Where is Dona? What's happening with her and the Shankster? Where are the rest of us - Mary and Snug and all?

Mary said...

I'm here every day, just don't always have a lot to say.

Good job on the driving, Bill! Facing your fears can be paralyzing. I'm really proud of you!

William J. said...

Hi Pat

It would be natural after being rear ended to be scared to get on the freeway. The accident was out of your control and that is the scariest of all.

I really want to get over my fears because it opens up options for me, like visiting Ashland again or maybe in the distance future LA. Mom isn't doing that well and if something happens to her I want to fill my time by traveling.

Yes we had some good laughs at our siblings' expense. Mark and I really need to make our siblings do things.

With my brother, I will give you an example. This was when mom was using a walker not a wheelchair. He was at Mom's playing Scrabble with her. I was home. We all were going to meet at my niece's for dinner. Bro calls and says "aren't you going to come in and get mom?", I said "for crying out loud you are already there. She can ride with you." response "I don't know how to put the walker in the car." Mom went with him. She showed him how to put the walker in the car. "open the back seat door. Fold up the walker. Lift walker. Put walker in car."

Bill

William J. said...

Hi DR

Welcome back.

My niece won the award in boot camp for what she said was the Miss Congenialty (sp) award. Your daddy would be proud! She is a great niece, next stop North Carolina.

The fear was keeping for doing things. Finally, I said I can't live this way.

You had a really busy week. Glad to see pool and line dance in there. The Hamfest sounded fun.

I think all things considered Scamp did well. Things will get easier the next trip.
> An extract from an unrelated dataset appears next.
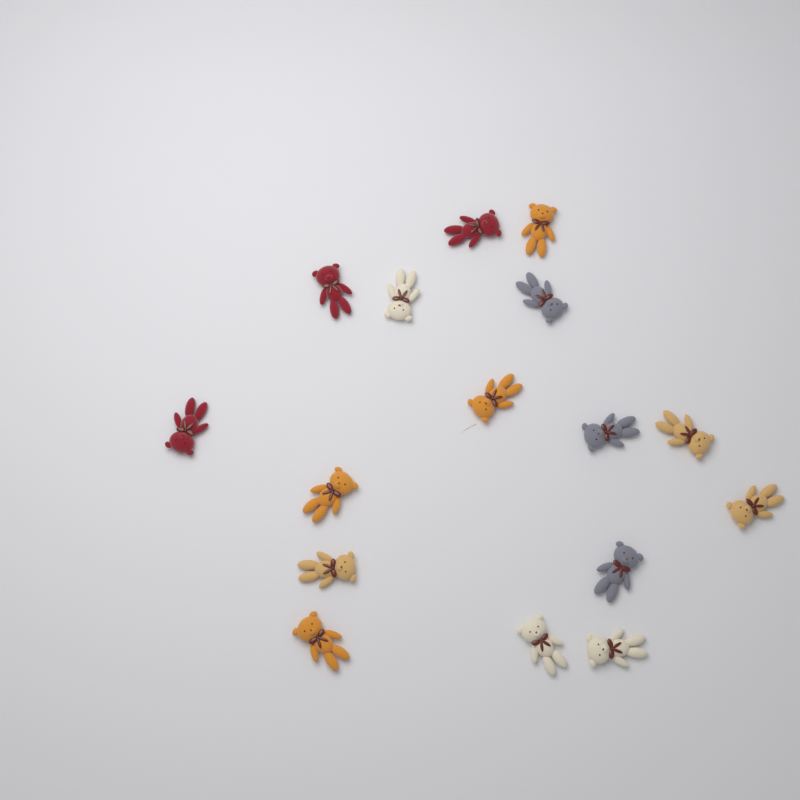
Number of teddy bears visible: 16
I think it is great that you are becoming rescue dog ambassadors.

How cool that you and your friend reconnected and that there may be a meeting in the future.
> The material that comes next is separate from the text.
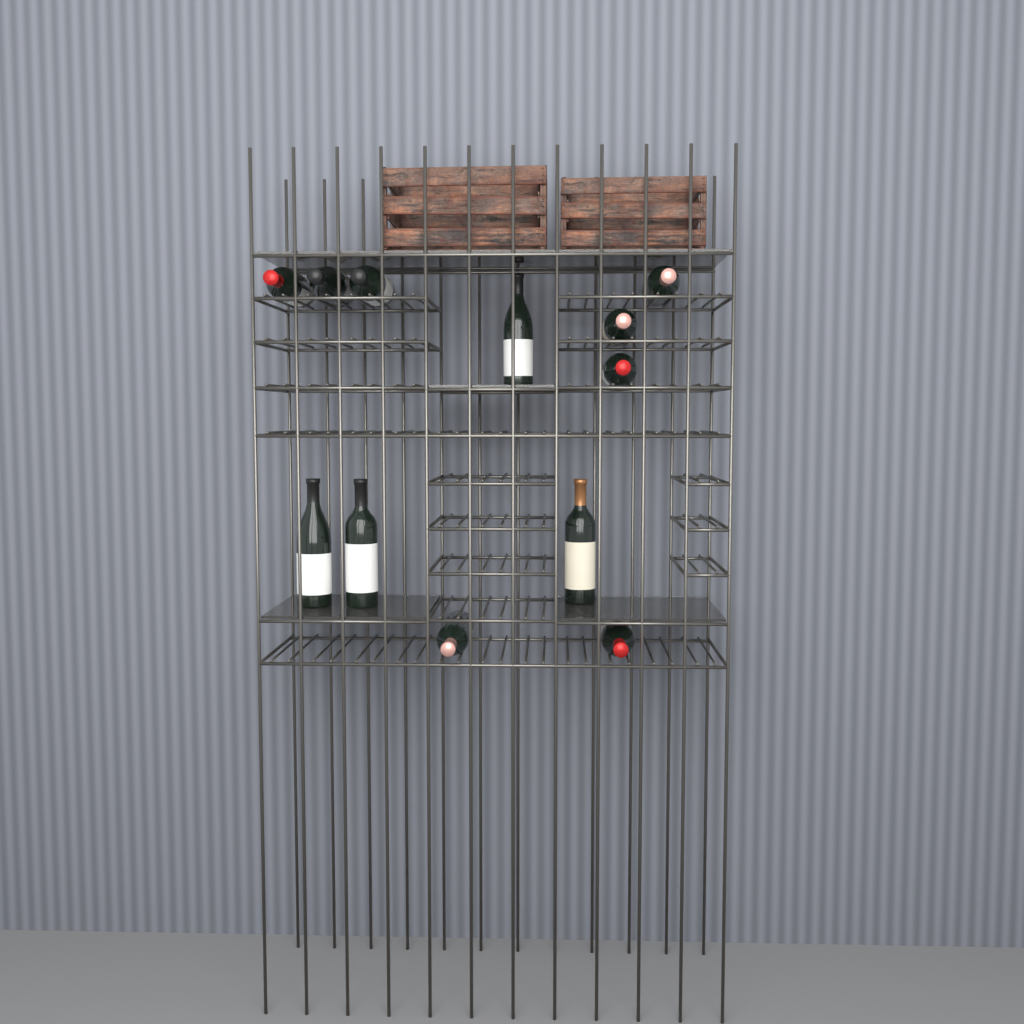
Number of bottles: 12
Next work also looks busy for you.

As to the weather my niece lives in Dallas wher they have had something like 35 days in a row of triple digits.

Bill

William J. said...

Hi Mary

We all could learn from though. Even if you don't have a lot to say, when you have something to say it is always informative and right to the point.
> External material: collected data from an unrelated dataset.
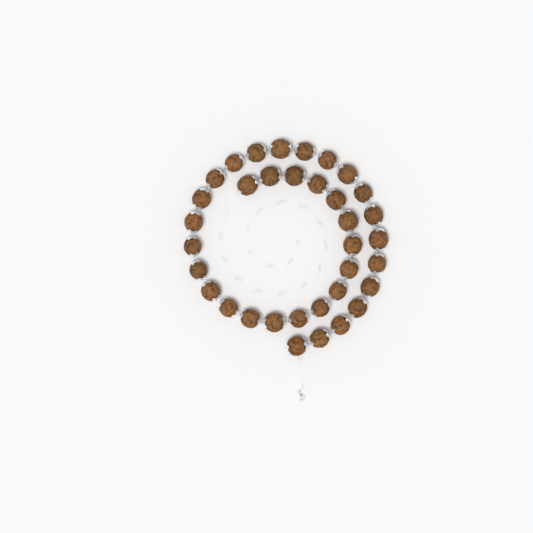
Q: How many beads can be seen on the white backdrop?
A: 35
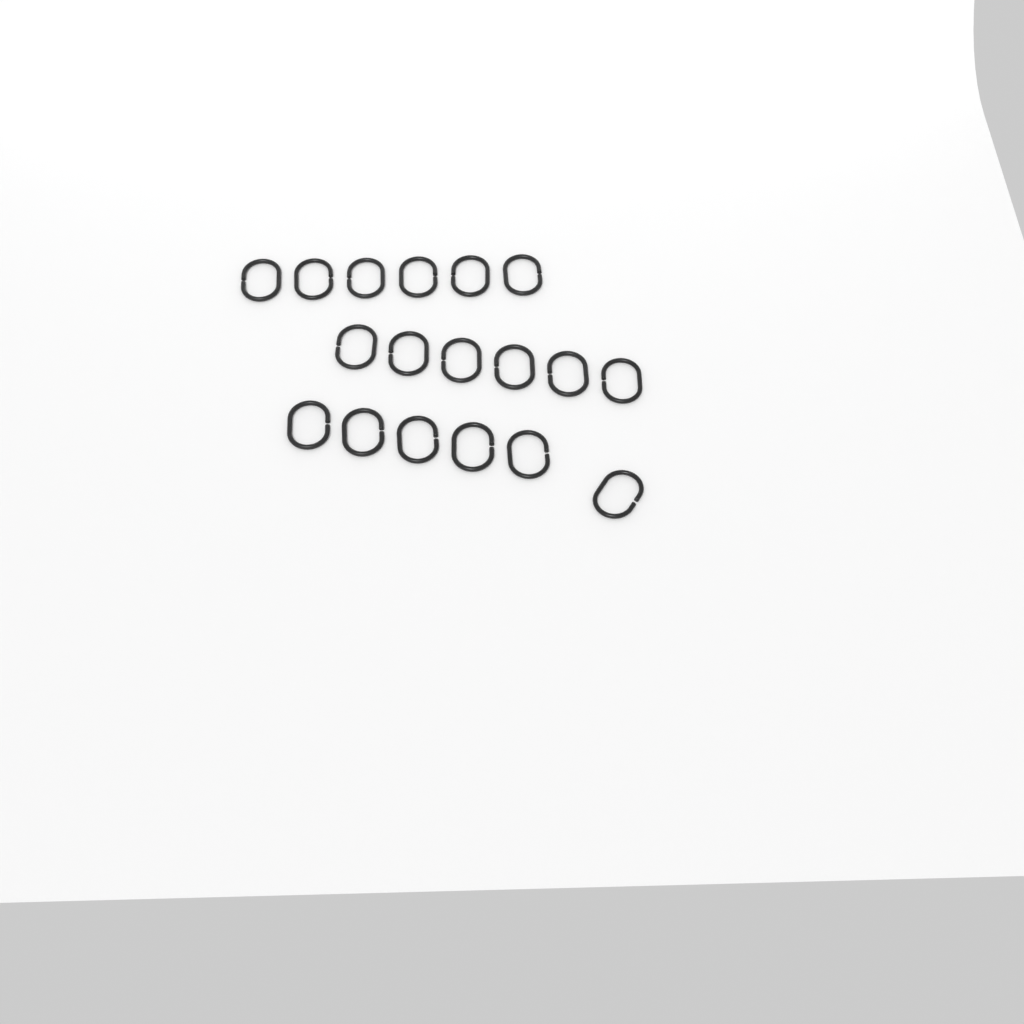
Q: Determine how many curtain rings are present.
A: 18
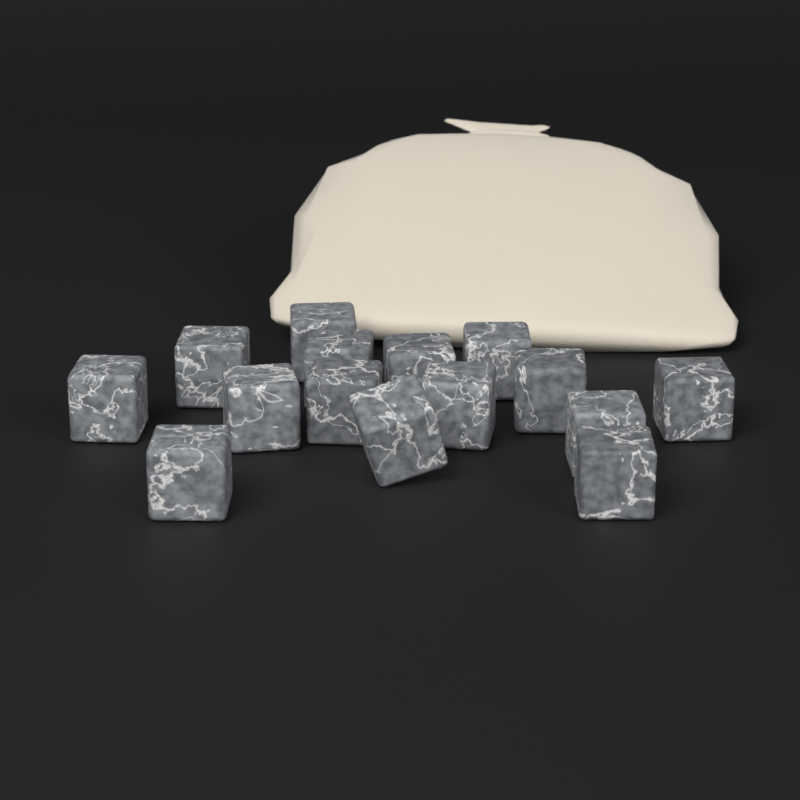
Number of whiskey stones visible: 15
That is exactly what happened. My fear was paralyzing me.

Thanks for being proud of me.

Bill

Pat said...

That's a truly amazing story about your brother and the walker. I could almost understand having a problem about a wheelchair the first time, esp. if the car was tiny, but a walker? Funny picture in my head about your mom explaining how to deal with it.

William J. said...

Hi Pat

Sometimes truth is stranger than fiction. I also could have understood problems with the wheelchair. How to get it over humps for instance. But a walker? Mom and I were both amazed and I think Mom felt sorry for my brother. I didn't, I was kind of ticked at him.